In a Naked Security blog post Paul Ducklin explained that the bug, which hit the headlines last year as "one of the most noteworthy Bugs with an Impressive Name (BWAIN)" has now come to Macs and iPhones. This was a cluster of holes in Android’s core media-handling library known as libstagefright.

Ducklin wrote:

“Four different bugs (CVE-2016-1850, CVE-2016-4629, CVE-2016-4630, CVE-2016-4631) were fixed; the ‘biggie’ is CVE-2016-4631.”

According to security researcher Tyler Bohan of Cisco Talos: the CVE-2106-4631 bug occurs in the handling of TIFF images; the faulty code affects both OS X and iOS; and the bug has been around for a while.

“In theory, then, now the CVE-2016-4631 hole is known, and the crooks have hints on where to start looking to find a working exploit, there’s a real risk of OS X and iOS malware or data-stealing attacks that can be triggered by messages or emails.”

Image rendering bugs like Stagefright are particularly dangerous when they are ‘weaponized’ into RCEs, because so many of the images we receive these days are processed and displayed automatically as an expected part of some other innocent activity, he continued.
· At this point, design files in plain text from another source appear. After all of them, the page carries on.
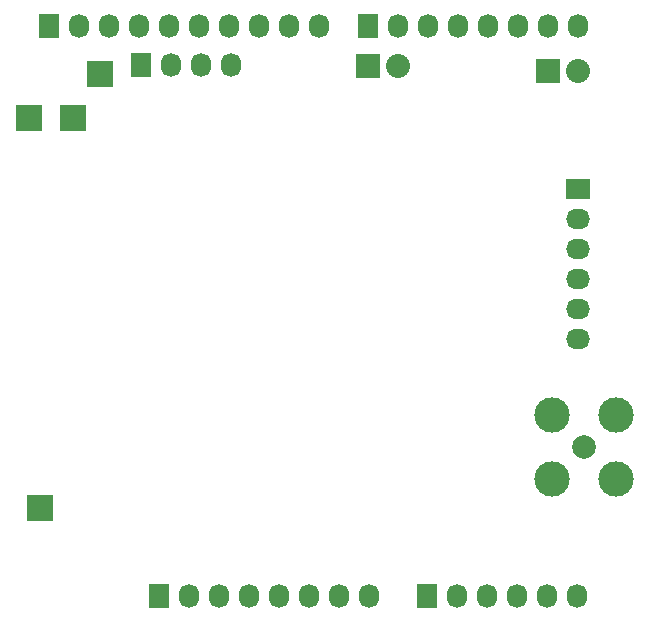
<source format=gbs>
G04 #@! TF.FileFunction,Soldermask,Bot*
%FSLAX46Y46*%
G04 Gerber Fmt 4.6, Leading zero omitted, Abs format (unit mm)*
G04 Created by KiCad (PCBNEW (2014-11-17 BZR 5289)-product) date Wed 21 Oct 2015 02:01:30 PM EDT*
%MOMM*%
G01*
G04 APERTURE LIST*
%ADD10C,0.100000*%
%ADD11C,1.998980*%
%ADD12C,3.000000*%
%ADD13R,2.032000X1.727200*%
%ADD14O,2.032000X1.727200*%
%ADD15R,1.727200X2.032000*%
%ADD16O,1.727200X2.032000*%
%ADD17R,2.032000X2.032000*%
%ADD18O,2.032000X2.032000*%
%ADD19R,2.235200X2.235200*%
G04 APERTURE END LIST*
D10*
D11*
X175018000Y-111255000D03*
D12*
X177718020Y-113955020D03*
X177718020Y-108554980D03*
X172317980Y-108554980D03*
X172317980Y-113955020D03*
D13*
X174498000Y-89365000D03*
D14*
X174498000Y-91905000D03*
X174498000Y-94445000D03*
X174498000Y-96985000D03*
X174498000Y-99525000D03*
X174498000Y-102065000D03*
D15*
X137498000Y-78865000D03*
D16*
X140038000Y-78865000D03*
X142578000Y-78865000D03*
X145118000Y-78865000D03*
D15*
X156748000Y-75615000D03*
D16*
X159288000Y-75615000D03*
X161828000Y-75615000D03*
X164368000Y-75615000D03*
X166908000Y-75615000D03*
X169448000Y-75615000D03*
X171988000Y-75615000D03*
X174528000Y-75615000D03*
D15*
X129748000Y-75615000D03*
D16*
X132288000Y-75615000D03*
X134828000Y-75615000D03*
X137368000Y-75615000D03*
X139908000Y-75615000D03*
X142448000Y-75615000D03*
X144988000Y-75615000D03*
X147528000Y-75615000D03*
X150068000Y-75615000D03*
X152608000Y-75615000D03*
D17*
X171998000Y-79365000D03*
D18*
X174538000Y-79365000D03*
D17*
X156698000Y-78965000D03*
D18*
X159238000Y-78965000D03*
D19*
X133998000Y-79615000D03*
X127998000Y-83365000D03*
X131748000Y-83365000D03*
D15*
X161748000Y-123865000D03*
D16*
X164288000Y-123865000D03*
X166828000Y-123865000D03*
X169368000Y-123865000D03*
X171908000Y-123865000D03*
X174448000Y-123865000D03*
D15*
X138998000Y-123865000D03*
D16*
X141538000Y-123865000D03*
X144078000Y-123865000D03*
X146618000Y-123865000D03*
X149158000Y-123865000D03*
X151698000Y-123865000D03*
X154238000Y-123865000D03*
X156778000Y-123865000D03*
D19*
X128998000Y-116365000D03*
M02*

</source>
“That’s why Android’s series of Stagefright bugs caused widespread alarm (more alarm than was needed, fortunately), because apps that auto-render and auto-display images include:

•    Messaging apps. Text messages contain only text, but messages sent using MMS (the mobile phone network’s multimedia messaging system) usually link directly to image files, which are pulled down and processed automatically by the messaging software.

•    Email clients. Email attachments are easy enough to open by mistake, but they require an extra tap after reading the message in the first place. Inline images simply appear as part of the message, so just reading an email containing images may be enough for an attack to succeed.

•    Browsers. Modern web pages typically contain anywhere from tens to hundreds of images, all of which are processed, scaled and put into the page that gets displayed. The bad news in all of these cases is that the sender gets to decide what images are included, as well as what format they are in.”

“In other words, even if there’s an unusual bug in an abstruse image format you’ve never used yourself, the sender can pick that format, and the app does the work of figuring what program code to use to process it, and how to display it on screen.”

The bottom line, according to Ducklin, is that your iDevice or Mac is almost certainly vulnerable if you haven’t installed the very latest update yet.

What to do?

“Patch early, patch often. That may one of our truisms, but truisms get to be truisms precisely because they’re true!”

“Consider turning off MMS messaging. If you don’t use MMSes (I haven’t received one for ages), you can turn them off altogether on iOS in Settings/Messages.”